Zig-zag encoding

Encoding numbers, these abstract counting things, as physical entities requires choices. Ignoring the whole religious war about big-endian versus little-endian, or the long-since won battles about two’s complement versus anything else, we are left with “how many bits/bytes do we use?”. If you pick a fixed-length, then you limit the range of the number you store, and you potentially waste a lot of space.

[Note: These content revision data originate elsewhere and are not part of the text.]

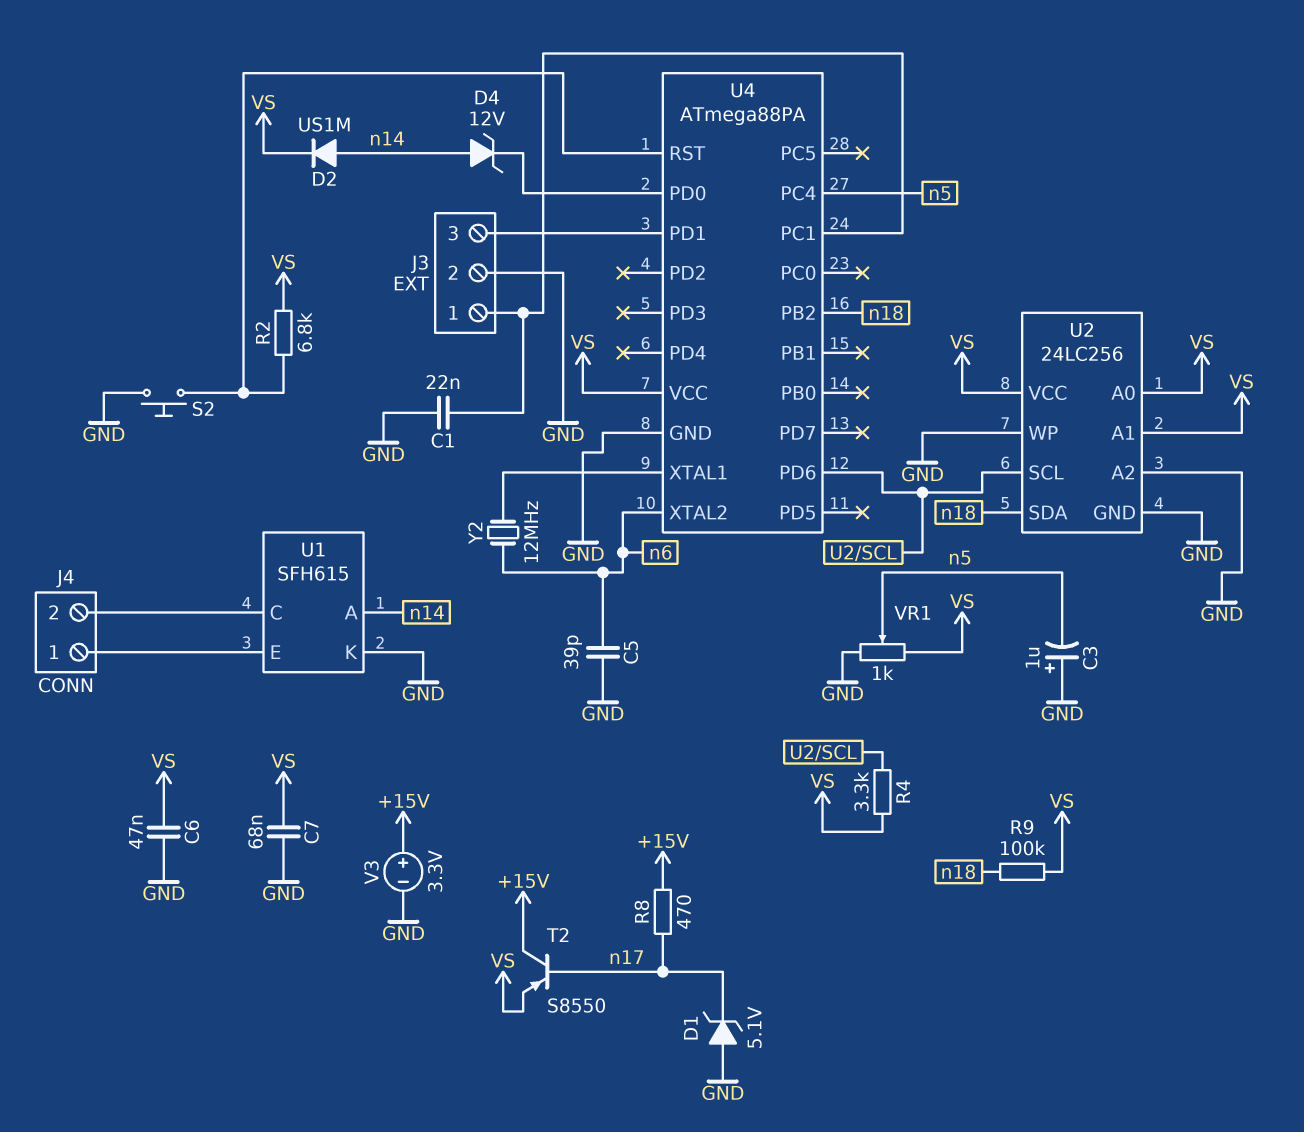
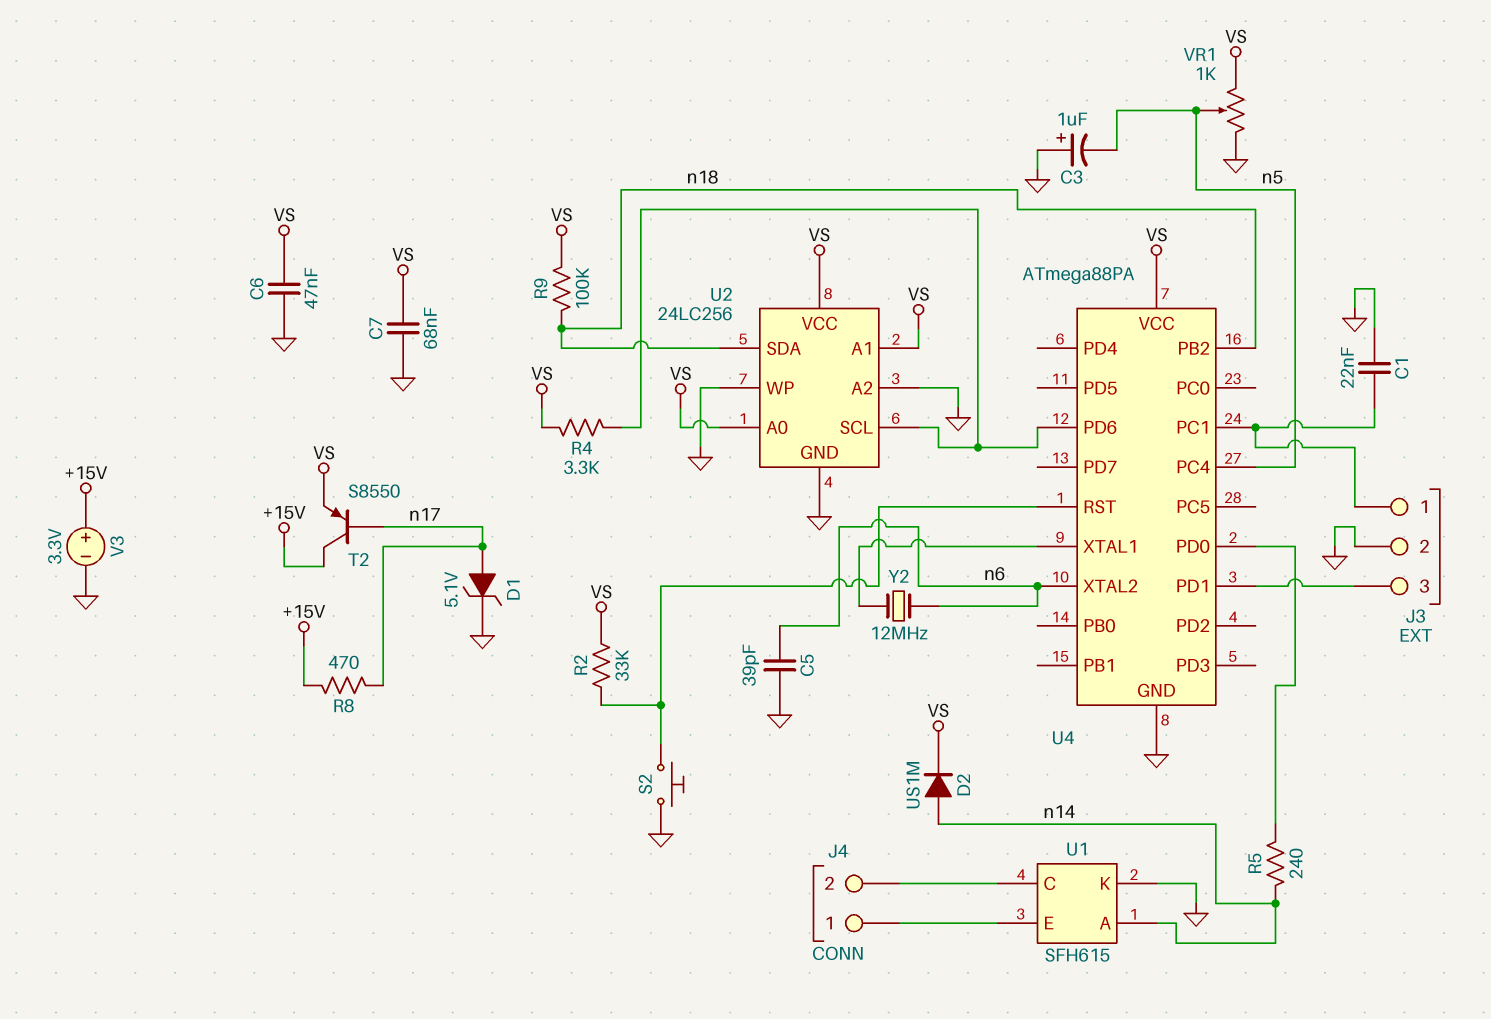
D1: zener 5.1V (A GND, K n17) -> zener 5.1V (A n17, K GND)
D4: zener 12V (A n14, K U4/PD0) -> none
R2: 6.8k (U4/RST, VS) -> 33k (U4/RST, VS)
R5: none -> 240 (U4/PD0, n14)

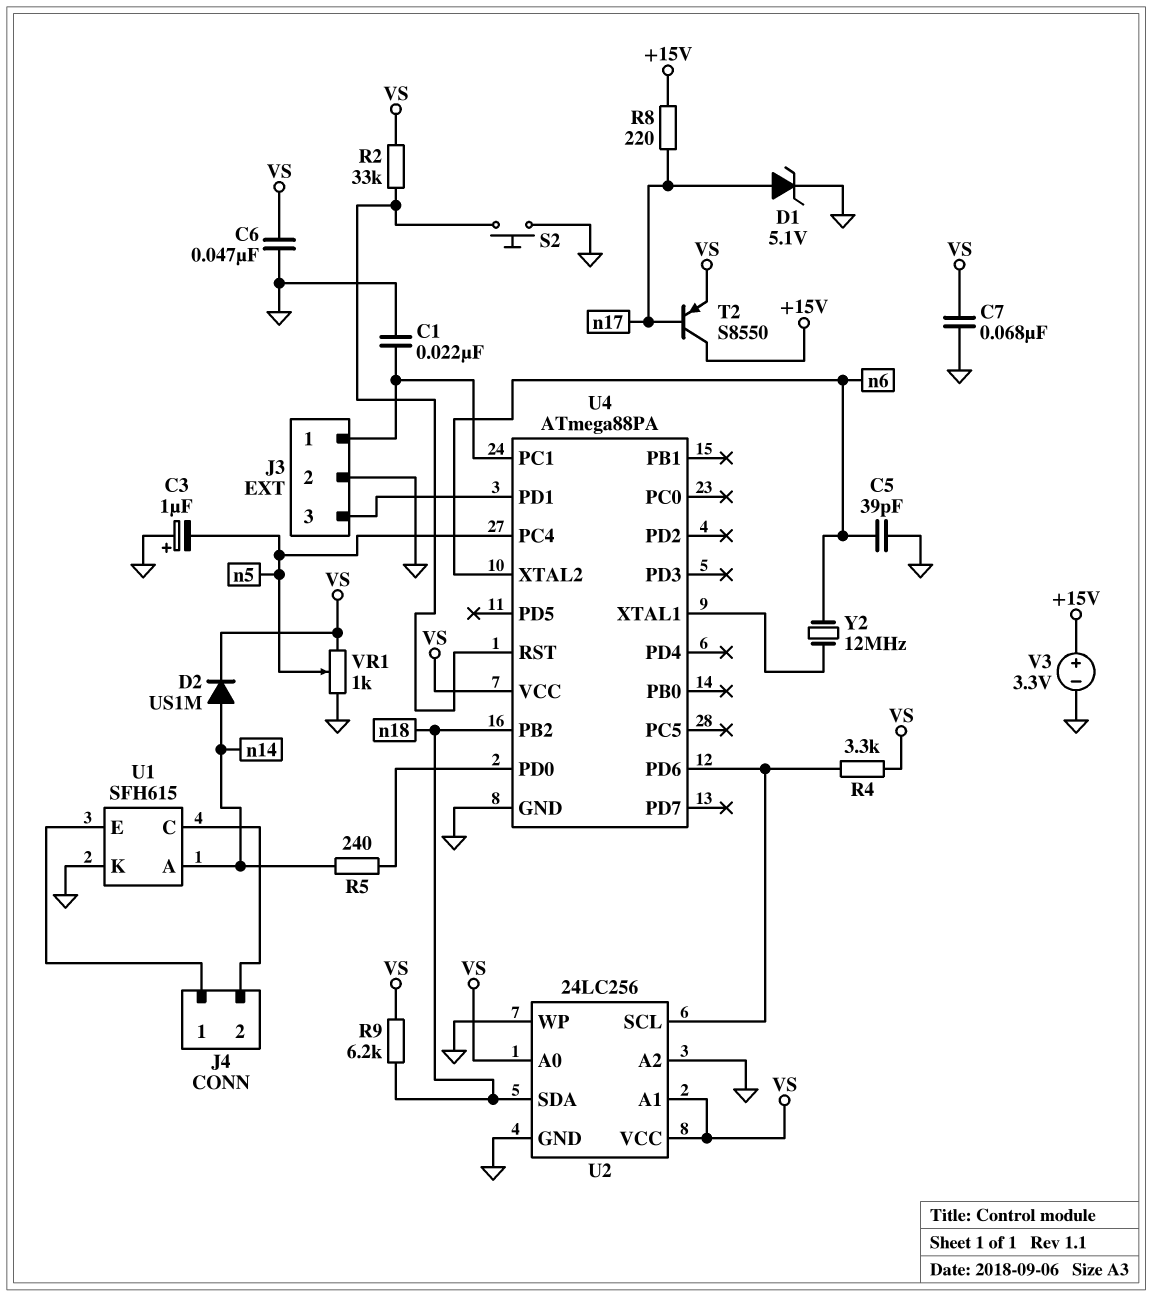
R8: 470 (+15V, n17) -> 220 (+15V, n17)
R9: 100k (VS, n18) -> 6.2k (VS, n18)

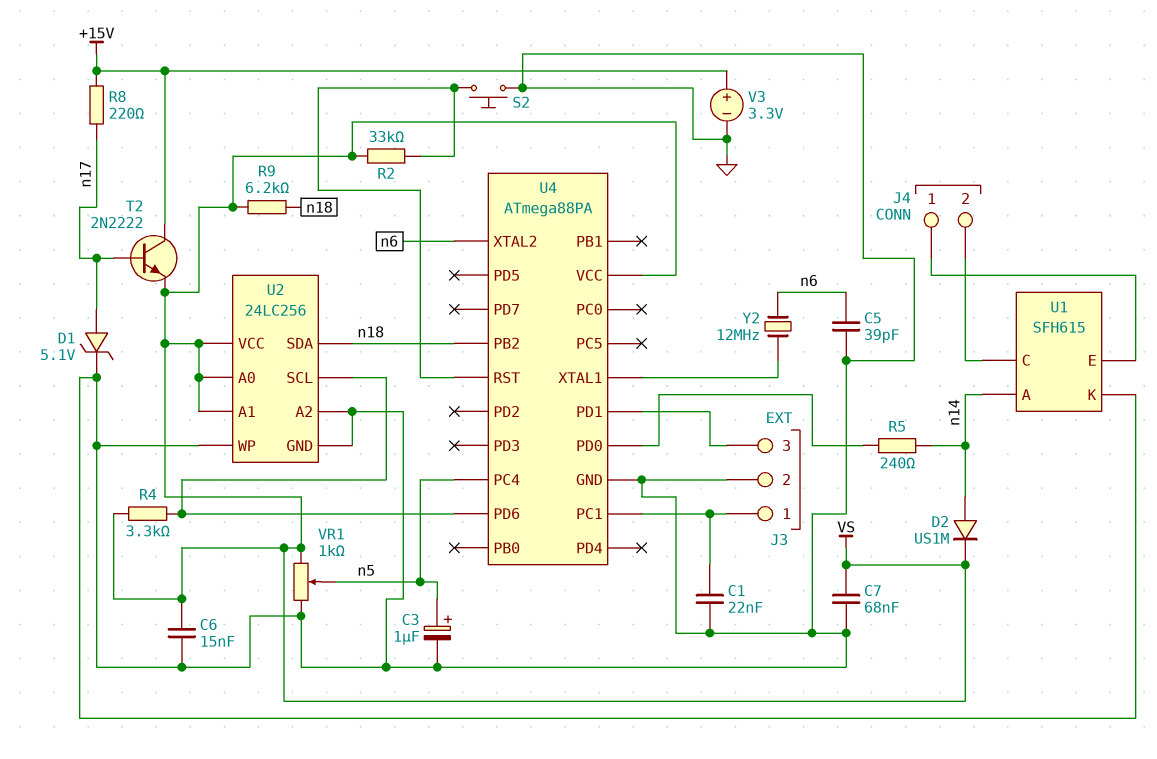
C3: 1uF (plus GND, minus n5) -> 1uF (plus n5, minus GND)
C6: 47nF (GND, VS) -> 15nF (GND, VS)
T2: PNP S8550 (B n17, C +15V, E VS) -> NPN 2N2222 (B n17, C +15V, E VS)

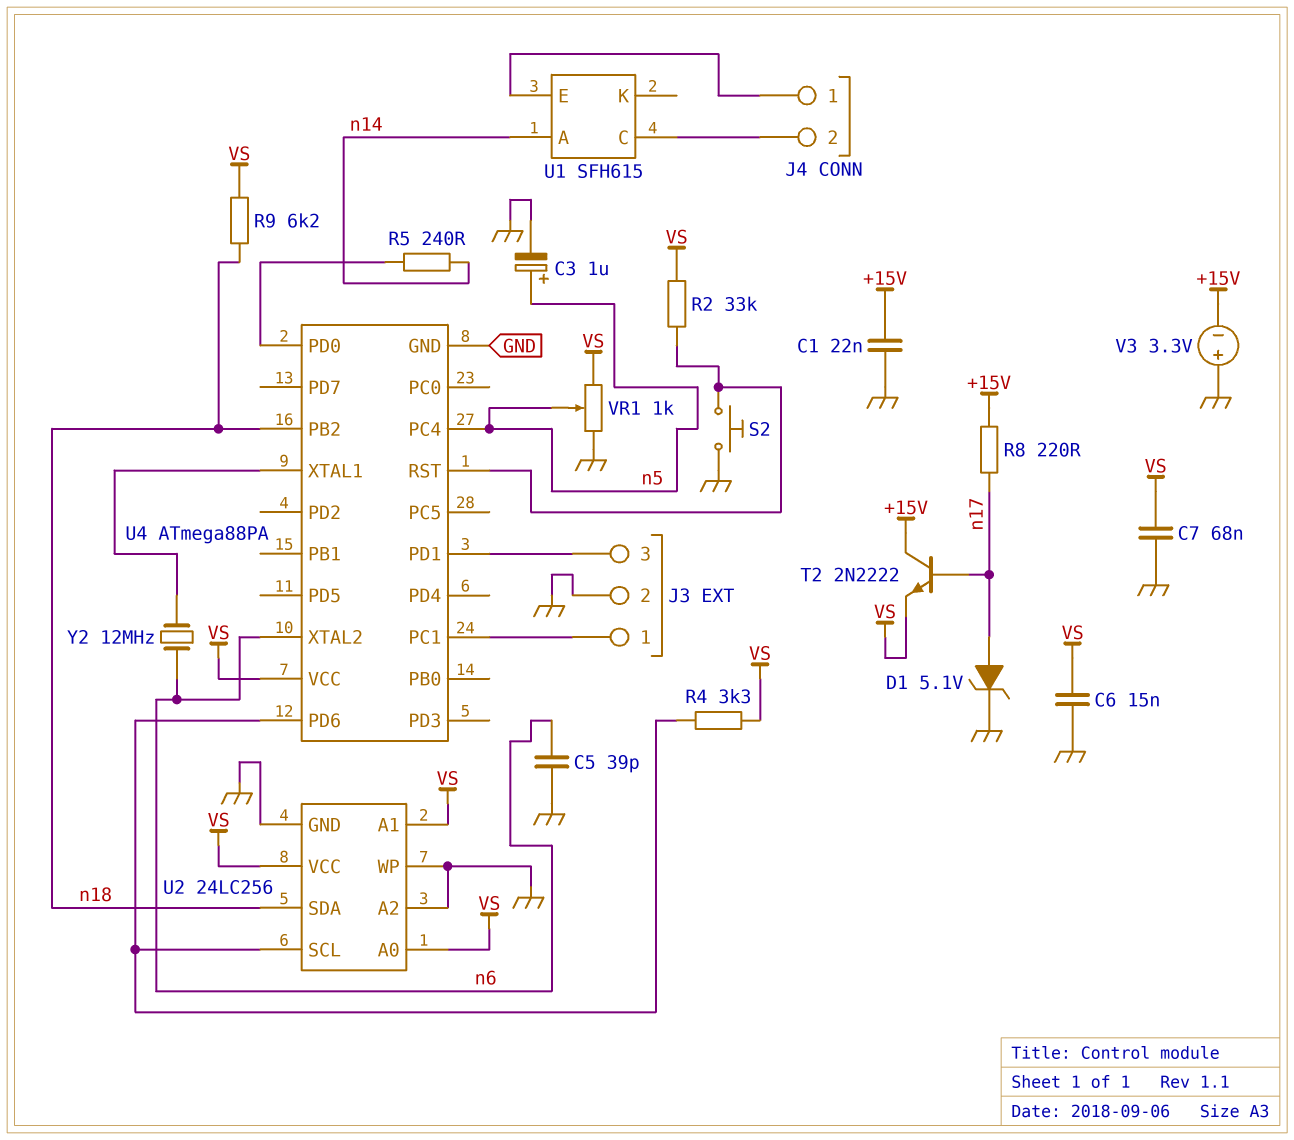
C1: 22nF (GND, J3/1) -> 22nF (+15V, GND)
D2: diode US1M (A n14, K VS) -> none
U1 pin K: GND -> none
V3: 3.3V (plus +15V, minus GND) -> 3.3V (plus GND, minus +15V)

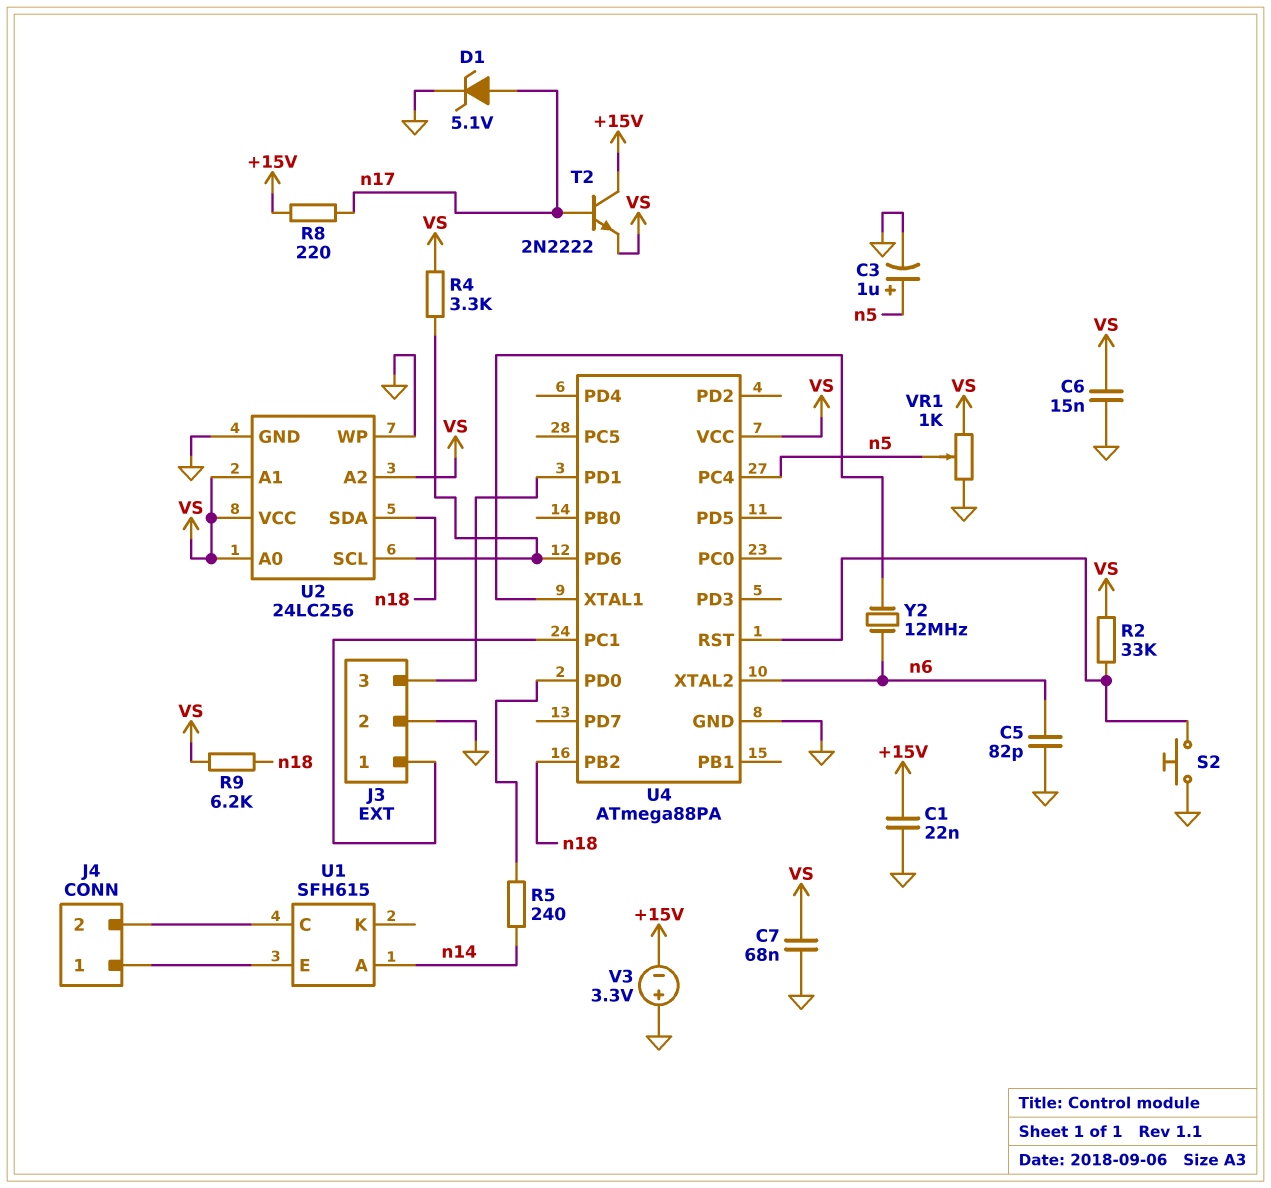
C5: 39pF (GND, n6) -> 82pF (GND, n6)
U2 pin A2: GND -> VS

Variable length numbers are a compromise - you have either an explicit length prefix, or you have some sentinel that indicates the end of the number. However, you’re faced with a challenge when it comes to negative numbers - two’s complement is good for fixed-length numbers, but you can’t tell the difference between a large positive number and a small negative number, leaving all negative numbers to be encoded as giant variable length strings.

Google Protocol Buffers, for positive numbers, uses what they call Varint encoding, where there is a sentinel: numbers are stored in little-endian format, 7 bits per byte, and the most-significant bit is 0 for the last byte and 1 for all other bytes.

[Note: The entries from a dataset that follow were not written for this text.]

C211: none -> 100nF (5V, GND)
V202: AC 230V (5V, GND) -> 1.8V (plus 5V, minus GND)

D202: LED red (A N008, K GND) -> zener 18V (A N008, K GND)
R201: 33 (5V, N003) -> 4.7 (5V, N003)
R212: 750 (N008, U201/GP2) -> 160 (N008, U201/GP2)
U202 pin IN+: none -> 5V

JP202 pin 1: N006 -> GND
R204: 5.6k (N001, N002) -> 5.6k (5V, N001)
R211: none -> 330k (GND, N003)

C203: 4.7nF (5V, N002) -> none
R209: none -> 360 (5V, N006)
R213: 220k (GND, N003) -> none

Reading and writing Varint-encoded numbers looks like this (warning: no checking! not production code!):

void to_varint(uint64 n, unsigned char* buf)
{
    while (n > 127)
    {
        *buf++ = (n & 0x7F) | 0x80;
        n >>= 7;
    }
    *buf = n;
}

uint64 from_varint(unsigned char* buf)
{
    uint64 n = 0;
    int shift = 0;
    while (*buf & 0x80)
    {
        n |= static_cast<uint64>(*buf++ & 0x7F) << shift;
        shift += 7;
    }
    n |= *buf << shift;
    return n;
}

For signed numbers, it does what they call zig-zag encoding to interleave positive and negative numbers so that small negative numbers are still stored with a small number of bytes.

This actually stores an absolute value of the number with the sign bit stored in the least-significant bit of the first byte. The math looks like this

zigzag = (n << 1) ^ (n >> (BIT_WIDTH - 1)

where BIT_WIDTH is the number of bits in your fixed-width number (32-bit, 64-bit etc). Remember that arithmetic shift replicates the sign bit, so shifting right like this will create a number that is 000...00 for positive numbers and 111...11 for negative numbers.

Reading and writing zig-zag encoded numbers looks like this (warning: no checking! not production code!):

void to_zigzag(int64 n, unsigned char* buf)
{
    uint64 z = (n << 1) ^ (n >> (BIT_WIDTH - 1));
    while (z > 127)
    {
        *buf++ = (z & 0x7F) | 0x80;
        z >>= 7;
    }
    *buf = z;
}

int64 from_zigzag(unsigned char* buf)
{
    uint64 z = 0;
    int shift = 0;
    while (*buf & x80)
    {
        z |= static_cast<uint64>(*buf++ & 0x7F) << shift;
        shift += 7;
    }
    z |= *buf << shift;
    return (z & 1) ? (z >> 1) ^ -1 : (z >> 1);
}

A real codebase would combine both together, but it would also handle buffer over/underrun too.

Note that it would be possible to store negative numbers with a smaller number of bytes with a little more sophistication, and not require zigzag encoding: you store the number of bytes required by the absolute magnitude of the number, and on reading, you pick up the MSB of the sequence of stored bytes and recreate the number. I suspect that zig-zag encoding is used because the amount of code for encoding and decoding is actually less when expressed in a high-level language, and perhaps faster even in assembly.

The code listed above could be made faster by operating on the data in 32-bit or 64-bit chunks. It would be interesting to time naive versus sophisticated code to see how much it’s worth doing it in a more complex fashion.

As a gateway to more sophisticated methods, look at Apache Orc: Run Length Encoding.